Psalm 78 begins, "Give ear, O my people, to my law; incline your ears to the words of my mouth. I will open my mouth in a parable; I will utter dark sayings of old, which we have heard and known, and our fathers have told us. We will not hide them from their children, telling to the generation to come the praises of the Lord, and His strength and His wonderful works that He has done" (verses 1-4, NKJ).
Farmer said the Psalm's author, Asaph, talks about sharing the story of one's faith from generation to generation. Farmer said there comes a time in each Christian's life when he or she "gets it" - when a person sees God at work and recognizes the story of one's faith unfolding. He said a person should not only come to recognize the story, but also should share that story openly with others.
In his own life, Farmer said he looks forward to one day sharing his story of faith with his future grandchildren.

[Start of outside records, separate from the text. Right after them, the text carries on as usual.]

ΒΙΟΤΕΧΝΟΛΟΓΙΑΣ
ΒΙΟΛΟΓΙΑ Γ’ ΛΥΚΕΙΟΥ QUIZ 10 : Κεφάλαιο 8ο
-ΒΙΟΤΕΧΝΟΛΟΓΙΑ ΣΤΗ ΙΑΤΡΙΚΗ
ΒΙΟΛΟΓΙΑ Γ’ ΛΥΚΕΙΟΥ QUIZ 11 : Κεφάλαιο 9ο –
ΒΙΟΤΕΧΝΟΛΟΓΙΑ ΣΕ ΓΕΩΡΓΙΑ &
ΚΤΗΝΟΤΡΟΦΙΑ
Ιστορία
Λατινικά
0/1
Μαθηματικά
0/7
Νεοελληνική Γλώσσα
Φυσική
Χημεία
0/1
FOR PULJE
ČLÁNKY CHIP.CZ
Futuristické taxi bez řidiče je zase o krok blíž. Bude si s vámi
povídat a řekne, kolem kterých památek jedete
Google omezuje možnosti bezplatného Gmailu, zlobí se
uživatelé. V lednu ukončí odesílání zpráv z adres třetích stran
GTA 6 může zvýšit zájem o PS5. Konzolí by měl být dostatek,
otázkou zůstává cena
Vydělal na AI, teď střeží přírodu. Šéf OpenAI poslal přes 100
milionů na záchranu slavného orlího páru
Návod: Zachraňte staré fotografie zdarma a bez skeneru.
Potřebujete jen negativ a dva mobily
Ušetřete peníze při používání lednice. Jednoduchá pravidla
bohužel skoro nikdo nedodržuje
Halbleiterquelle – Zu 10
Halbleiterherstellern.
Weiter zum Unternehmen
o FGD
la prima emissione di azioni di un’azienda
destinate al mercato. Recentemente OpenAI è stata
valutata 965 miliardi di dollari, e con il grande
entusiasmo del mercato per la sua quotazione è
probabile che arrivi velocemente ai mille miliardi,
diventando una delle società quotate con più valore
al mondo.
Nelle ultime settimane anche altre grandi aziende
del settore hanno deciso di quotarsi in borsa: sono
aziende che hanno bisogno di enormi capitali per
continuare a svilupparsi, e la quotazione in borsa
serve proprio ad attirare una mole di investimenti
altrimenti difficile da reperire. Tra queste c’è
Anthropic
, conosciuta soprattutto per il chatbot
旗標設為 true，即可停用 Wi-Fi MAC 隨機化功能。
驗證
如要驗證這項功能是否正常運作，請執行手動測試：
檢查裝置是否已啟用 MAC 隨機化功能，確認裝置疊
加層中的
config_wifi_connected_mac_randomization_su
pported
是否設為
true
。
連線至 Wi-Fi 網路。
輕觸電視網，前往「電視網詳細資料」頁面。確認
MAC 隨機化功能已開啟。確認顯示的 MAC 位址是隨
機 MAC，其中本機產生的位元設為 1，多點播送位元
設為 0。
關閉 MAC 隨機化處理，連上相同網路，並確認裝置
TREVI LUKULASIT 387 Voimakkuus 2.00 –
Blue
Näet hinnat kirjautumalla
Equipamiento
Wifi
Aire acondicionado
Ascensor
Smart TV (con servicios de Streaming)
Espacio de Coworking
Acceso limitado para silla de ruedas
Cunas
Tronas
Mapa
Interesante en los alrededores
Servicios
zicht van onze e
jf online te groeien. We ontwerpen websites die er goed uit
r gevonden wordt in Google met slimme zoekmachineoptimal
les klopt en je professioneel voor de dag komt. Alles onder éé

But he pointed out that he already is affecting his future grandchildren by the way he is raising their father. Like the psalmist instructs, Farmer clings to the story of his faith and shares it often and well.
"So may you get the story, get it way down deep inside your heart," he said. "Believe it, embrace it, sing it, tell it, write it. Then may you get to the point where you freely give the story and tell the story. I'm so afraid we might mess this up. I'm so afraid we'll stand before God one day and say, 'They never found out!' and it will be to our shame."
Farmer also revealed the man with the short obituary was his own father. But Farmer has chosen not to repeat his father's life. He has chosen to share his faith story, and he dared OBU students to also "out-do" others who are silent about the goodness of God.